Потом она уже не помнила, успели ли они поговорить о чем-то или она очутилась на этом прохладном, кожаном диване сразу, и как случилось, что они сидели, повернувшись друг к другу, и он целовал ее, совсем не так, как прежде, — жаднее, глубже, но все с той же нежной, неотвратимой властью — можно было только подчиниться — целовал и гладил ей грудь, вскоре доведя ее до удивленного и благодарного стона. Не заметила, как он запер изнутри дверь, погасил верхний свет, оставив гореть настольную лампу, понимая только очень издалека — происходят какие-то перемещения — и они помеха тому, чтобы это блаженство и заполнявшая ее плачущая любовь лилась из нее дальше, затапливала комнату, плескалась у виска.

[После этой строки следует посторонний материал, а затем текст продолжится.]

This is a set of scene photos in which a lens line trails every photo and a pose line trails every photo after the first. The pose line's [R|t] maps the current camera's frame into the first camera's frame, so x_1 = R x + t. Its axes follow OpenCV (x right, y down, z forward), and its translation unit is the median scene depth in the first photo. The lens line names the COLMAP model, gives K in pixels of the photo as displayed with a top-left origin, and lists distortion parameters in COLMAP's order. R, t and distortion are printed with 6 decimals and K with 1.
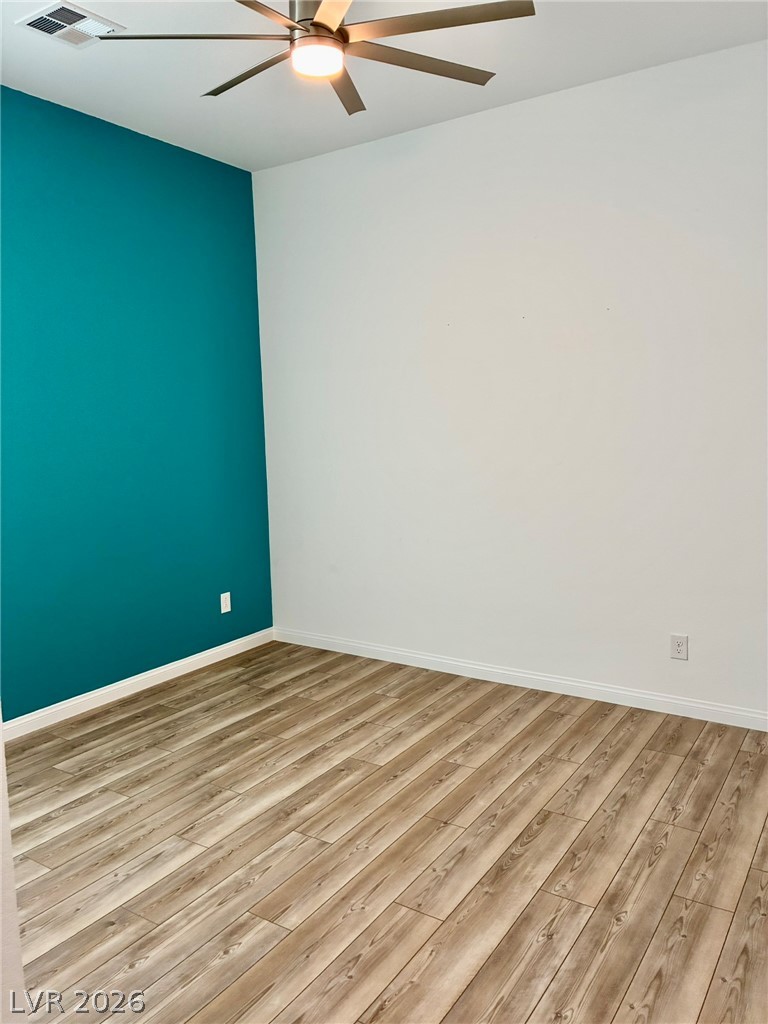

Не видела, как он скинул ботинки и движется осторожно, плавно, словно громадная кошка, не поняла, как вместо холодной диванной кожи под ними оказалась какая-то плотная хлопчатая материя, зато чувствовала, как большая, необычайно мягкая и горячая его ладонь касается ее спины, и неизбежно опускается ниже, и снова она благодарно и бессильно вскрикнула, и это его отчего-то восхитило, взволнованным шепотом он проговорил ей что-то, но она не понимала и снова раскрывалась ему навстречу, чувствуя, как новая волна желания опять, вопреки всему, беспомощно и жадно поднимается в ней, потому что он своими ладонями касается не кожи ее, а самого сердца, и с каждым его прикосновением незнакомая раскованность расцветает в ней, и она ему поддается.
Ах, вот в чем.
Вот в чем. Смысл этого соединения.
Отдавать. Отдавать себя. Губы, язык — теперь немая, глаза — слепая, руки не мои, живот, бедра, колени — отдавать все, что тело, но и все, что внутри — косточки, нервы, душу. Отдалась. Вот в чем. А с Колей, с Колей разве не так? Нет! Вот в чем. Здесь не было насилия, унижения, здесь никто никого не заставлял, а билась одна только спятившая от этого бесконечного ожидания жажда, жажда быть вместе, и в том, чтобы как сейчас, и состояло ее призвание. Она для этого. И была. Создана.
Она снова, уже не сдерживаясь, закричала, расслышав и его почти плачущий рык, и сейчас же стройные, медленные удары колокола. Золотые прозрачные корабли плавно тронулись в путь. «Прозрачным море золотом полно», — это, кажется, произнес Миш, — так тебя будут звать теперь, возлюбленный мой, Миш мой, — где-то служат, тут что же, рядом церковь? — шептала она в один выдох, не открывая глаз. И услышала длинный, длинный ответ:
И вот мне приснилось, что сердце мое не болит,
Оно — колокольчик фарфоровый в желтом Китае
На пагоде пестрой… Висит и приветно звенит,
В эмалевом небе дразня журавлиные стаи.
А тихая девушка в платье из красных шелков,
Где золотом вышиты осы, цветы и драконы,
С поджатыми ножками смотрит без мыслей и снов,
Внимательно слушая легкие, легкие звоны.
Кажется, он уже снова сидел рядом, положив ладонь, ладонь туда, и читал — медленно, сипловато, глухо, спокойно отмеряя ритм, лаская ее голосом и этими волшебными летучими словами, просыпаться не хотелось, медов был сон. Но стих кончился, и звон стих, она открыла глаза. В сумрачной, слабо озаренной комнате прямо перед ней были они, конечно, они и всегда здесь висели, неподвижные золотистые гирьки на цепочке, чуть покачивались. Она не знала, что они с боем.